June Dunning, E. coli O146:H21, 2006, Death
Right up until the time of her death, June Dunning remained an active, self-aware, and outgoing woman. Her health had always been good. For the last seven years of her life, she lived in Hagerstown, Maryland with her daughter and son-in-law. On August 28, 2006, June consumed a small amount of Dole baby spinach from a bag her daughter had purchased at the local grocery store seven days earlier. The bag later tested positive for E. coli O146:H21.
June fell ill on September 2, 2006. Her illness quickly progressed and she was taken to the hospital the following day. She was first seen by a triage nurse, who noted that June had experienced a sudden onset of diarrhea the night before, which had progressed to bloody stools and severe abdominal pain in the morning. June rated her pain at “9” on a 10 point scale. Further examination and blood tests revealed a number of disturbing problems. A CT scan showed diffuse thickening and swelling of the colon, with severe, acute inflammatory colitis of the ascending and transverse colon. Her blood pressure was elevated and she was beginning to show signs of renal insufficiency. Concerned about her worsening condition, her physician admitted her to the hospital and started her on intravenous fluids.
Admission to the hospital did not slow the deterioration of June’s condition. She began to lose her mental faculties. She spoke, but her words did not make sense.
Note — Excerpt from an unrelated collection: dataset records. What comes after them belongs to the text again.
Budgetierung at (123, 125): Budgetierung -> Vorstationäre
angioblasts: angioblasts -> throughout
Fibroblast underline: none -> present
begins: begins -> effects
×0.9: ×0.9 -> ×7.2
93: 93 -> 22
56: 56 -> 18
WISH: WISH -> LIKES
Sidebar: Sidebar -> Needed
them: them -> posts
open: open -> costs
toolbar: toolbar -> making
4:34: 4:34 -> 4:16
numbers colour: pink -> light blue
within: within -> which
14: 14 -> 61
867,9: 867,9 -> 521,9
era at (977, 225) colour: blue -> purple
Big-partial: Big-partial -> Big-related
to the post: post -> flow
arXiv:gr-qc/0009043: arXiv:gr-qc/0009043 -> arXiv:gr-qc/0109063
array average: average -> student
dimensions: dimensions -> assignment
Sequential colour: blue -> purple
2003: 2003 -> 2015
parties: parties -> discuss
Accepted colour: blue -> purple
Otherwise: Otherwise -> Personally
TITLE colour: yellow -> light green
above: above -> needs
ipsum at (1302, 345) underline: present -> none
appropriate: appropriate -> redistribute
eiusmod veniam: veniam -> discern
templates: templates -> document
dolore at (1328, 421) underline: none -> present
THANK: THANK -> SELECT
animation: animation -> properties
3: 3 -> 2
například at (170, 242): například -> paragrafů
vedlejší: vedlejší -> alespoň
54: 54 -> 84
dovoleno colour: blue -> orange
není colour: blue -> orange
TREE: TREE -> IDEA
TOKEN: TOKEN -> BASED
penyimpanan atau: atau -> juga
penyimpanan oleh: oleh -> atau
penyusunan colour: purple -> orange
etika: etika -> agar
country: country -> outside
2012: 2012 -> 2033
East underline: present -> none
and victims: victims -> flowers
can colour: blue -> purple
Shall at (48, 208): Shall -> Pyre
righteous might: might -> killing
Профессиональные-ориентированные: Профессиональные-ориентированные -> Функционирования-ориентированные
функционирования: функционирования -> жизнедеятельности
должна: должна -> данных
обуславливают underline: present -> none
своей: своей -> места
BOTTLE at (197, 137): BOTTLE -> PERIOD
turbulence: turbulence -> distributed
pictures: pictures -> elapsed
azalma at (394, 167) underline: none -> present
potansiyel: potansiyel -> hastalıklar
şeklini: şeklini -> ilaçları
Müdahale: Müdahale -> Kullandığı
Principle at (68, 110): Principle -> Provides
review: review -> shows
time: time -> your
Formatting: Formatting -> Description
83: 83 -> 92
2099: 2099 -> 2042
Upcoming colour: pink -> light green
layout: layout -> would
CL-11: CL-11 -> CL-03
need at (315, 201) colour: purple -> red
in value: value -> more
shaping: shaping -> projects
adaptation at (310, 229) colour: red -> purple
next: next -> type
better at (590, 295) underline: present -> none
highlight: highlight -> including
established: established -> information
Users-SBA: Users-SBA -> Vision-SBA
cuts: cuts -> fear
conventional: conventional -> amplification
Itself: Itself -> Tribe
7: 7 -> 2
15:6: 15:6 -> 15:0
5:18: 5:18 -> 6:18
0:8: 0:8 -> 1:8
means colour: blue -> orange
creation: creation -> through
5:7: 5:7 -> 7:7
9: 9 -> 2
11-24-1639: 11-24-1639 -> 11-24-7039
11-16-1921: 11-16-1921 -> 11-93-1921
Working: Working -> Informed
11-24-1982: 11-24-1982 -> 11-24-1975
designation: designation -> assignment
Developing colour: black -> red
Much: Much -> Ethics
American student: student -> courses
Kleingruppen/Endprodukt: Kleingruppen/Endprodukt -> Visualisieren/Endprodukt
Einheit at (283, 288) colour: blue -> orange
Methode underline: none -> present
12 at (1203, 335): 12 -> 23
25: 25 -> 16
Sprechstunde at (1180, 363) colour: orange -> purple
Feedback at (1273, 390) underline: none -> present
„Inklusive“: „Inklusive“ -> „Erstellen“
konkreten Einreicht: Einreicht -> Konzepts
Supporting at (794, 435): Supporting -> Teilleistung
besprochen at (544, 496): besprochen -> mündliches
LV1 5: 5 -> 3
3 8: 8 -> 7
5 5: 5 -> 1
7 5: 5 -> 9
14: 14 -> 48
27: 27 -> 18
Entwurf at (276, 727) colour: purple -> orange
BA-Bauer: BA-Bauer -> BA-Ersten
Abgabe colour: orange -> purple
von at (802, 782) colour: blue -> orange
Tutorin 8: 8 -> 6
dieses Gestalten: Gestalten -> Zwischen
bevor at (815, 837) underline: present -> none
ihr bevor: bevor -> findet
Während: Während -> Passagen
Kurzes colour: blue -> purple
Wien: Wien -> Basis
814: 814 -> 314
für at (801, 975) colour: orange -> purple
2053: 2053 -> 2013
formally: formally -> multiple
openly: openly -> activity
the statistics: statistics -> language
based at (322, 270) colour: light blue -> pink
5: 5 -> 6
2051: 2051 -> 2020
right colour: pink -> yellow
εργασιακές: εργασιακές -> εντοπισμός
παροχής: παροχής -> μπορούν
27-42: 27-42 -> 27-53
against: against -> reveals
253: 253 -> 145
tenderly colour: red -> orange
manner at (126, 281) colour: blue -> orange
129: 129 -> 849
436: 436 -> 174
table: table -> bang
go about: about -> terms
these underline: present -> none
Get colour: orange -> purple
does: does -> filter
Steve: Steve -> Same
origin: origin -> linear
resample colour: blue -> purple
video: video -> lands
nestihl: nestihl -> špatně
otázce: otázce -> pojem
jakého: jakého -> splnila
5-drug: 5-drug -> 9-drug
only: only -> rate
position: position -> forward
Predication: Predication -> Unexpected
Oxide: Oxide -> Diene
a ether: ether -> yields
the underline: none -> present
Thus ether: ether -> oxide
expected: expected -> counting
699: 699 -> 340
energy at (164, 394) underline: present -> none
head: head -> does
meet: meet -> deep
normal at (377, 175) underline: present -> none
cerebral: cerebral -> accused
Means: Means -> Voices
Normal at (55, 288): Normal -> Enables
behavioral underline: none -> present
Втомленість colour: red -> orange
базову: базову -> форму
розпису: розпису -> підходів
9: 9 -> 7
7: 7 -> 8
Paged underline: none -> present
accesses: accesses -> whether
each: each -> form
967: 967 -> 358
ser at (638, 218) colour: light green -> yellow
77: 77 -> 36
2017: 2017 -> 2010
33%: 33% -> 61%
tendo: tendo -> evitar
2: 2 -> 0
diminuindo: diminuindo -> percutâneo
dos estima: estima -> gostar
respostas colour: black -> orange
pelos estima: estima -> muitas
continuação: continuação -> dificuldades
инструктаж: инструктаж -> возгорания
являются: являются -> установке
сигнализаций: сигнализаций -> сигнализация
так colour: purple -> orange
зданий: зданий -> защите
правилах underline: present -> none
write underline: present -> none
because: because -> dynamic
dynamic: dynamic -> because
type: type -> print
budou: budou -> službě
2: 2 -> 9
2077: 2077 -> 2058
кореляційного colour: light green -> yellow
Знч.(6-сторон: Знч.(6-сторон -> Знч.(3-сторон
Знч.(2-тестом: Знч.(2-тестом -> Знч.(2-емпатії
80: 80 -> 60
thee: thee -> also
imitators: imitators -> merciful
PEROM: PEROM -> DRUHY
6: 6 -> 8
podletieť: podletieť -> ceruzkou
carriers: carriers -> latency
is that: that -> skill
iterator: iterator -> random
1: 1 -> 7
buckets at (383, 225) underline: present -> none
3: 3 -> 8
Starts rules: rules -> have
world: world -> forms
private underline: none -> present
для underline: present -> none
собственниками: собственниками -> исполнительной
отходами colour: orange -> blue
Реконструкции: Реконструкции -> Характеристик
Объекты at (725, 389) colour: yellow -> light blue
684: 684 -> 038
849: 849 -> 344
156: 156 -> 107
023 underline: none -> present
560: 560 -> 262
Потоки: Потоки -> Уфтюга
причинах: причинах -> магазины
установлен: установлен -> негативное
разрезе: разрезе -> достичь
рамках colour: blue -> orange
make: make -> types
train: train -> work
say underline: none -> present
She often spoke of going to see her husband, who has passed away ten years prior. All the while, she continued to suffer from frequent, painful bloody diarrhea. Her renal failure worsened. Her doctors were concerned that the colitis would soon lead to systemic toxemia, and thus determined that she needed surgical removal of a portion of her colon.
June survived the surgery, but her overall health continued to deteriorate. She became anemic and was placed in the intensive care unit. She soon stopped producing urine, and progressed to a coma-like state. In the early morning hours of September 7, she suffered a grand mal seizure. On September 9, she suffered another seizure, followed by a drop in her oxygen levels. In reaction to her failing bodily functions, she was placed on mechanical ventilation. By this point in the hospitalization, her medical bills totaled nearly $50,000.
From this point forward, it was painfully clear what the unfortunate outcome of June’s condition would be. An EEG on September 11 showed slowing brain activity. Her daughter and son-in-law stayed with her for the final hours. Late in the evening on September 11, the ventilator and all medical support except for morphine were disconnected. The doctors said they expected June to pass within the hour. Instead, she persevered without life-support. For the majority of the next 36 hours, she appeared to be resting comfortably. In one frightening episode during the early hours of September 12, however, she experienced one final seizure. She gripped her daughter’s hand, eyes wide open, moaning and sighing. Thankfully, the seizure passed. June clung to life until just after dawn on September 13, passing away at 6:45 AM.